A 2019 cybersecurity report by KnowBe4 found that Africa is increasingly vulnerable to cyber-attacks. The report highlighted how vulnerable users were when it came to recognising cyber-threats and managing their risk profiles.
In 2020, Accenture released a report entitled ‘Insight into the Cyberthreat Landscape in South Africa’ that revealed that there are around 577 attempted malware attacks every hour. Cybercrime has turned towards Africa and is putting its people and organisations at risk.
“With cybercrime shifting its attention towards emerging economies and with Africa’s internet penetration about to double to one billion internet users by 2022, the African continent has become an attractive target for cybercrime,” says Anna Collard, Managing Director of KnowBe4 Africa. “A lot of these users will be connecting for the first time and will have very little awareness of the risks.”
And the risks are extensive. The Accenture report pointed out that in 2019, many of the attacks were successful, particularly against well-known organisations and service utilities. This draws a picture of a worrying trend that can fundamentally affect the lives and livelihoods of people on the continent.
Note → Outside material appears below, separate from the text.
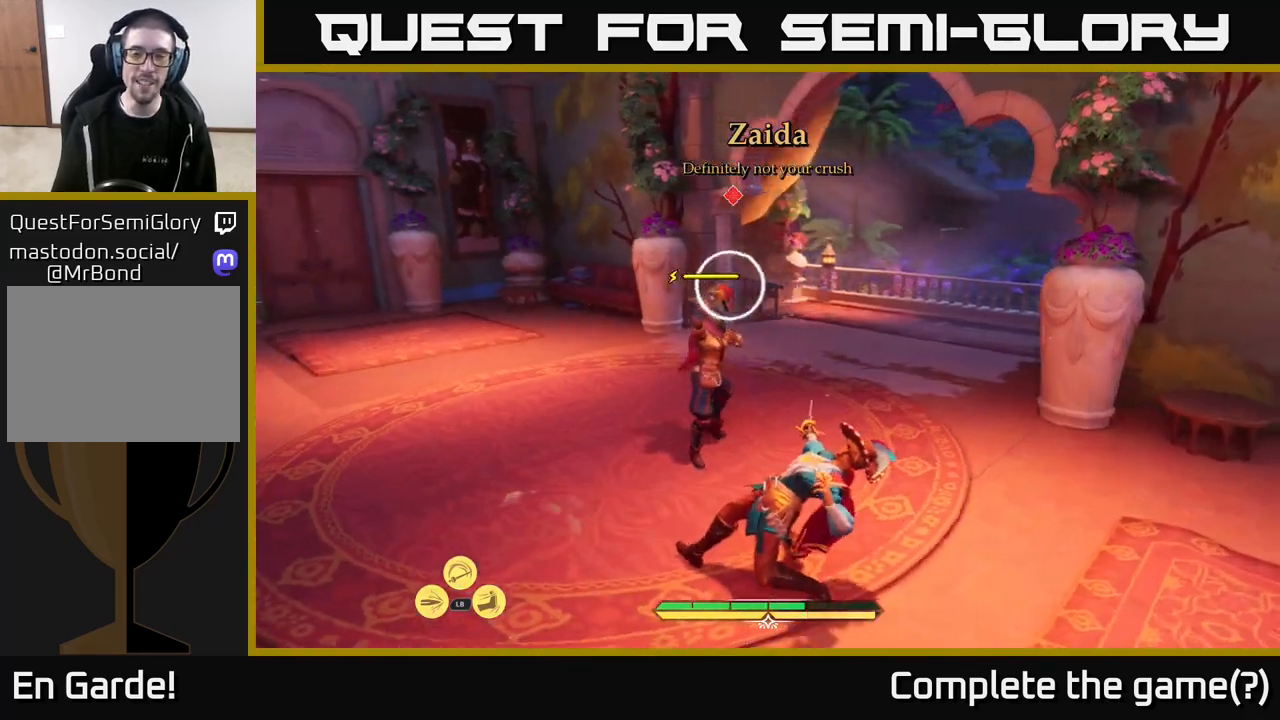
{"buttons": [], "left_stick": "center", "right_stick": "center", "events": [[67, "X", "down"], [133, "X", "up"], [233, "B", "down"], [233, "left_stick", "left"], [300, "B", "up"], [450, "left_stick", "center"]]}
“Sub-Saharan Africa is the region with the most financial transactions happening via mobile devices,” says Collard. “This is another reason why crime is paying attention. If users aren’t aware of the risks or don’t realise that their mobile devices put them at risk, then they are open to fraud and attack.”
Many people still think that mobile devices aren’t vulnerable to attack. They don’t realise that fake links, phishing emails, scams and malware are as easily perpetrated on a mobile device as they are on a PC. In fact, many cybercriminals use fake links and phishing messages to catch people who are unaware on WhatsApp or SMS. People are often more inclined to believe that a SMS or WhatsApp message is real and are lured into handing over important personal information using these channels.
“The problem is that many people can’t protect themselves because they don’t realise the extent of the threat or how to identify it,” says Collard. “They think they can – our survey found that around 55% of respondents believed they could identify a security threat and yet they gave away personal information or fell prey to scams. There is a desperate need for more education around cybercrime, how to identify it, and the methods that scammers use.”
The continent is lagging on security legislation and education, and is lacking security professionals who can support both business and government in refining their security postures and approaches.
“The high degree of digitisation, combined with the increase in mobile malware and sophistication of social engineering attacks makes people more vulnerable than ever,” says Collard.
Training is essential in minimising risk. If people understand the processes and methods used by cybercriminals, they are more likely to identify them and to avoid making unnecessary mistakes.
“Training will help people to identify potential risks and be more alert before they commit to sharing information or clicking on images or links,” says Collard. “This can help Africa and its people push back against the rising tide of cybercrime and protect themselves and their personal information.